This week on DocWire News, editors spoke with Dr. Raj Chakraborty, assistant professor of medicine at Columbia University Irving Medical Center, about promising research on bispecific T-cell engagers (BiTEs) for treatment of multiple myeloma, and things to consider when selecting between BiTEs and chimeric antigen receptor (CAR) T cell therapy.
A systematic review of patients with breast cancer found that a quarter of patients experience cognitive impairment before initiating anticancer therapy. Some patients showed improvement after treatment (15%) or at one-year follow up (31%). Rates of cognitive decline appeared to vary by treatment, with higher prevalence of long-term impairment in patients who received chemotherapy.
Cancer, not vascular disease, is the leading cause of death among people with diabetes, according to a U.K. study. “Improvements in risk factors such as smoking and blood pressure, along with progress in medical treatments have contributed to large falls in deaths from heart disease and stroke,” explained lead study author Dr. Jonathan Pearson-Stuttard. “In contrast, improvements in cancer death rates have been much more modest, with improvements in those with diabetes lagging behind the general population.”

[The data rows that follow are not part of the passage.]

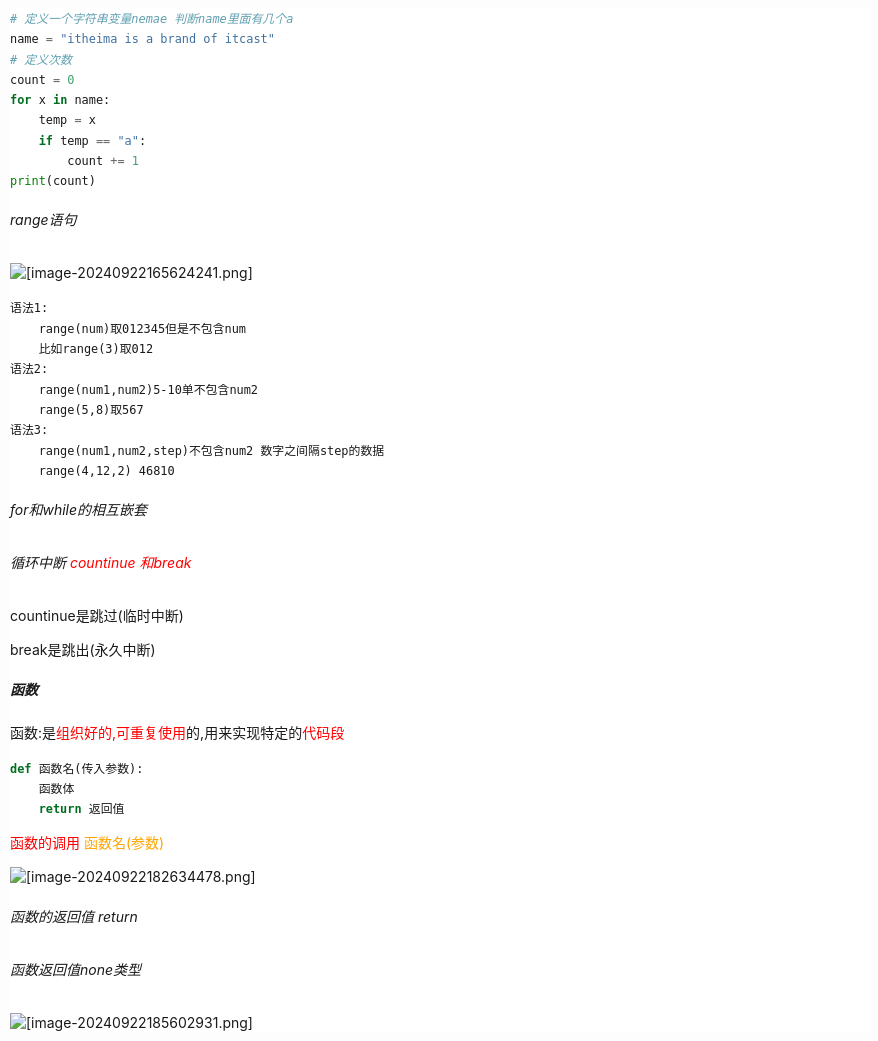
 ```python
# 定义一个字符串变量nemae 判断name里面有几个a
name = "itheima is a brand of itcast"
# 定义次数
count = 0
for x in name:
    temp = x
    if temp == "a":
        count += 1
print(count)

```

###### range语句

![[image-20240922165624241.png]](C:\Users\w2071\Documents\文档\Documents\python\Python.assets\image-20240922165624241.png)

```
语法1:
	range(num)取012345但是不包含num
	比如range(3)取012
语法2:
	range(num1,num2)5-10单不包含num2
	range(5,8)取567
语法3:
	range(num1,num2,step)不包含num2 数字之间隔step的数据
	range(4,12,2) 46810
```

###### for和while的相互嵌套

###### 循环中断	<font color='red'>countinue 和break</font>

countinue是跳过(临时中断)

break是跳出(永久中断)

##### 函数

函数:是<font color='red'>组织好的,可重复使用</font>的,用来实现特定的<font color='red'>代码段</font>

```python
def 函数名(传入参数):
	函数体
	return 返回值
```

<font color='red'>函数的调用</font>  	<font color='orange'>函数名(参数)</font>

![[image-20240922182634478.png]](C:\Users\w2071\Documents\文档\Documents\python\Python.assets\image-20240922182634478.png)

###### 函数的返回值 return

###### 函数返回值none类型

![[image-20240922185602931.png]](C:\Users\w2071\Documents\文档\Documents\python\Python.assets\image-20240922185602931.png)
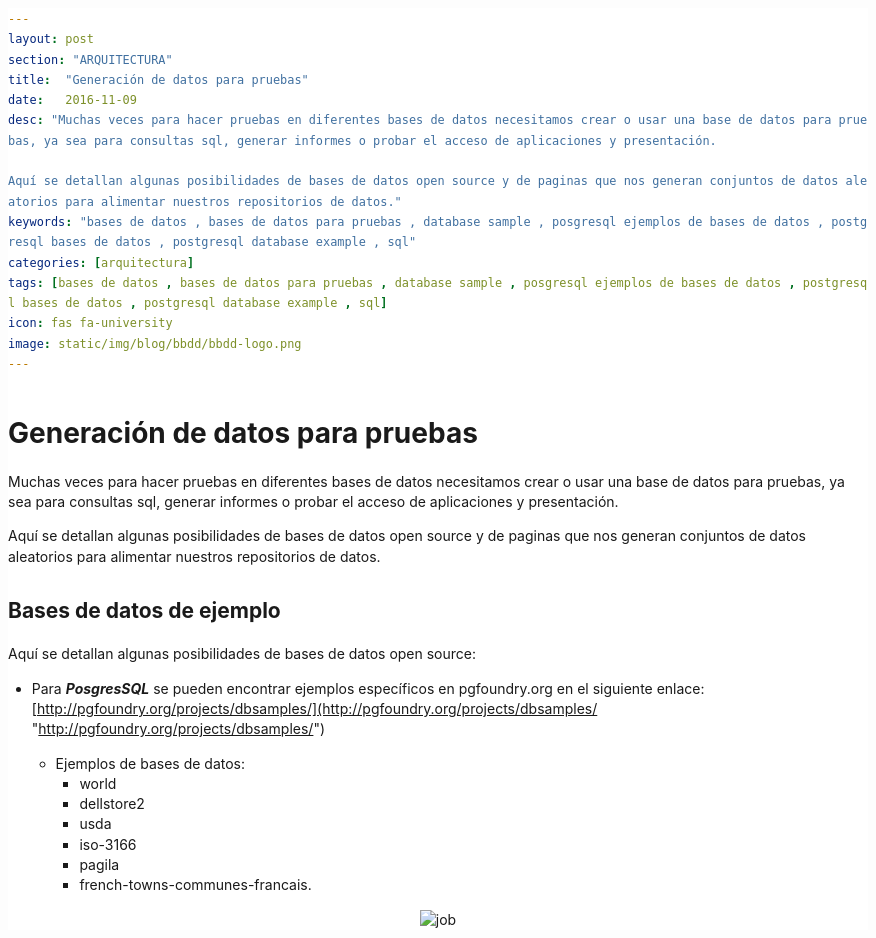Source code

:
 ```yaml
---
layout: post
section: "ARQUITECTURA"
title:  "Generación de datos para pruebas"
date:   2016-11-09
desc: "Muchas veces para hacer pruebas en diferentes bases de datos necesitamos crear o usar una base de datos para pruebas, ya sea para consultas sql, generar informes o probar el acceso de aplicaciones y presentación.

Aquí se detallan algunas posibilidades de bases de datos open source y de paginas que nos generan conjuntos de datos aleatorios para alimentar nuestros repositorios de datos."
keywords: "bases de datos , bases de datos para pruebas , database sample , posgresql ejemplos de bases de datos , postgresql bases de datos , postgresql database example , sql"
categories: [arquitectura]
tags: [bases de datos , bases de datos para pruebas , database sample , posgresql ejemplos de bases de datos , postgresql bases de datos , postgresql database example , sql]
icon: fas fa-university
image: static/img/blog/bbdd/bbdd-logo.png
---
```


# Generación de datos para pruebas #

Muchas veces para hacer pruebas en diferentes bases de datos necesitamos crear o usar una base de datos para pruebas, ya sea para consultas sql, generar informes o probar el acceso de aplicaciones y presentación.

Aquí se detallan algunas posibilidades de bases de datos open source y de paginas que nos generan conjuntos de datos aleatorios para alimentar nuestros repositorios de datos.


## Bases de datos de ejemplo ##

Aquí se detallan algunas posibilidades de bases de datos open source:

- Para ***PosgresSQL*** se pueden encontrar ejemplos específicos en pgfoundry.org en el siguiente enlace: [http://pgfoundry.org/projects/dbsamples/](http://pgfoundry.org/projects/dbsamples/ "http://pgfoundry.org/projects/dbsamples/")

	- Ejemplos de bases de datos:
		- world
		- dellstore2
		- usda
		- iso-3166
		- pagila
		- french-towns-communes-francais.

<div style="text-align: center;margin: 1em;">
	<img src="{{ site.baseurl }}static/img/blog/bbdd/postgresql-ejemplos-bbdd.png" alt="job" class="img-thumbnail" style="width: 90%"/>
</div>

In a survey of patients with breast or prostate cancer who recently received chemotherapy, researchers found that most patients (84%) use additional herbs and supplements, or other medications that may interact with their cancer treatment. More than 600 unique medication interactions occurred before, during, and after chemotherapy—most of which occurred during. “Patients should be educated about the risk of herb and supplement–related medication interactions during treatment,” the study authors recommended.